Legion’s publisher Ubisoft confirmed it was dropping Lewis after being “made aware of controversial remarks” she had made. The company didn’t specify but the gaming press is focusing on Lewis’s questioning of transgender ideology. The absurdity is twofold. For one, the dialogue Lewis speaks in the game has nothing to do with gender. For another, Ubisoft can’t elaborate on her “controversial” views because they don’t exist. Lewis is a supporter of trans rights and is even willing to recite the shibboleth (“trans women are women”); she just has concerns about the impact of gender identification on single-sex spaces. As she warned in 2017 during the Tory government’s (since-abandoned) rush to rewrite Britain’s gender laws: “Being a woman or a man is now entirely in your head. In this climate, who would challenge someone with a beard exposing their penis in a women’s changing room?”

Now Ubisoft will edit out her podcasts and “reinforce our background checks for partners in the future.”

Background checks. I think we’d all feel safer if opinionated women faced the same level of scrutiny as people trying to buy a handgun in Illinois. To recap: a gaming company is removing a character from a video game over views the character does not express and which the person who voices the character does not hold.

It’s not surprising that gaming, with its escapist fantasy and customizable identities, would be receptive to gender ideology. Like the campus, it is a consequence-free space in which victim narratives can flourish in resentful anonymity and mobbish vengeance is exacted on agreed-upon oppressors.

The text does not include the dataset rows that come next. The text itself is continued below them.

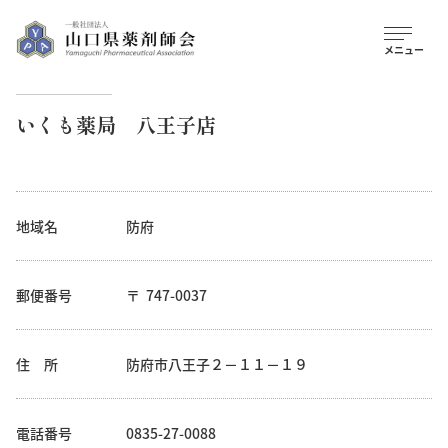
いくも薬局 八王子店
地域名
防府
郵便番号
747-0037
住 所
防府市八王子２－１１－１９
電話番号
0835-27-0088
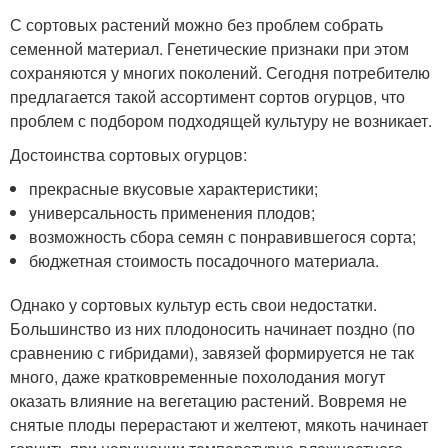
С сортовых растений можно без проблем собрать
семенной материал. Генетические признаки при этом
сохраняются у многих поколений. Сегодня потребителю
предлагается такой ассортимент сортов огурцов, что
проблем с подбором подходящей культуру не возникает.
Достоинства сортовых огурцов:
прекрасные вкусовые характеристики;
универсальность применения плодов;
возможность сбора семян с понравившегося сорта;
бюджетная стоимость посадочного материала.
Однако у сортовых культур есть свои недостатки.
Большинство из них плодоносить начинает поздно (по
сравнению с гибридами), завязей формируется не так
много, даже кратковременные похолодания могут
оказать влияние на вегетацию растений. Вовремя не
снятые плоды перерастают и желтеют, мякоть начинает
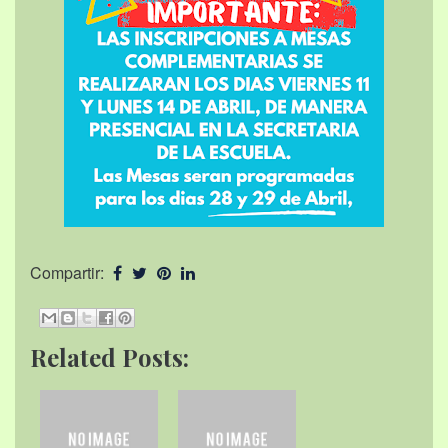
Compartir:
Related Posts:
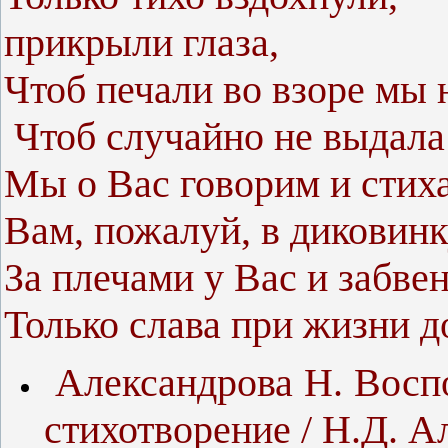
прикрыли глаза,
Чтоб печали во взоре мы 
Чтоб случайно не выдала
Мы о Вас говорим и стих
Вам, пожалуй, в диковинк
За плечами у Вас и забвен
Только слава при жизни 
Александрова Н. Воспо
стихотворение / Н.Д. А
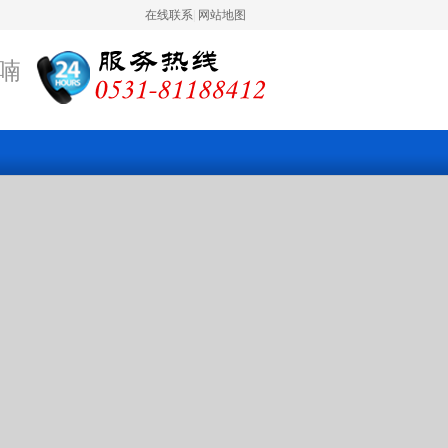
在线联系
|
网站地图
喃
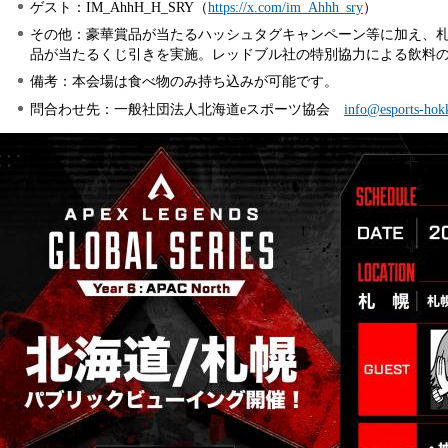
ゲスト：IM_AhhH_H_SRY（
https://x.com/im_Ahhh_sry
）
その他：豪華賞品が当たるハッシュタグキャンペーン等に加え、札
品が当たるくじ引きを実施。レッドブル社の特別協力による飲料
備考：本会場は食べ物のみ持ち込みが可能です。
問合わせ先：一般社団法人北海道eスポーツ協会
info@esports-hok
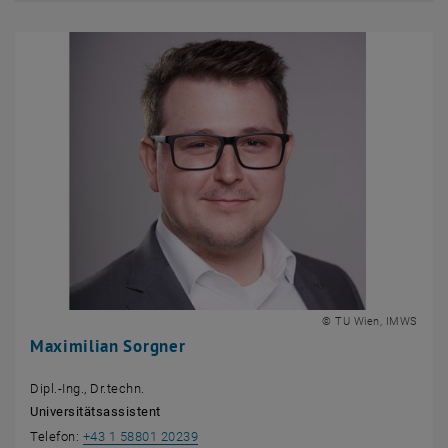
© TU Wien, IMWS
Maximilian Sorgner
Dipl.-Ing., Dr.techn.
Universitätsassistent
Telefon:
+43 1 58801 20239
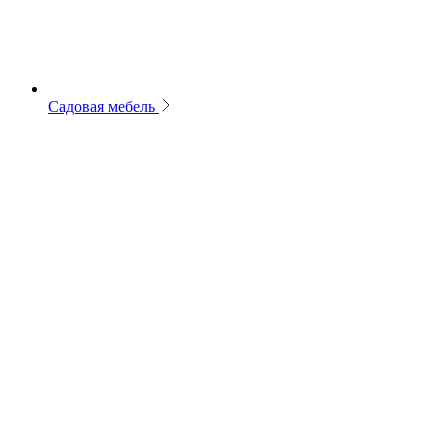
Садовая мебель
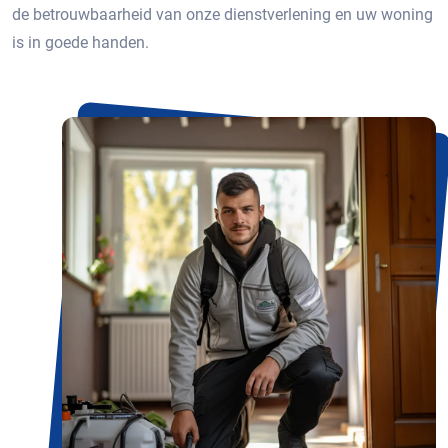
de betrouwbaarheid van onze dienstverlening en uw woning
is in goede handen.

This might be a canny PR move rather than sincere safetyism, but it worked. One gaming journalist concludes: “No one deserves to feel unsafe while playing a video game, and it’s easy to see how the presence of someone like Helen Lewis could have that effect.” If you have been affected by listening to the voice of someone you hadn’t heard of until the Internet told you to hate them, I’m sure there’s a number you can call.

Perhaps you take as little interest in video games as I do and assume this cultural skirmish is far removed from your concerns. Do not be so naive. If a left-leaning feminist like Helen Lewis can be got — and got for views she doesn’t even hold — you can be got too.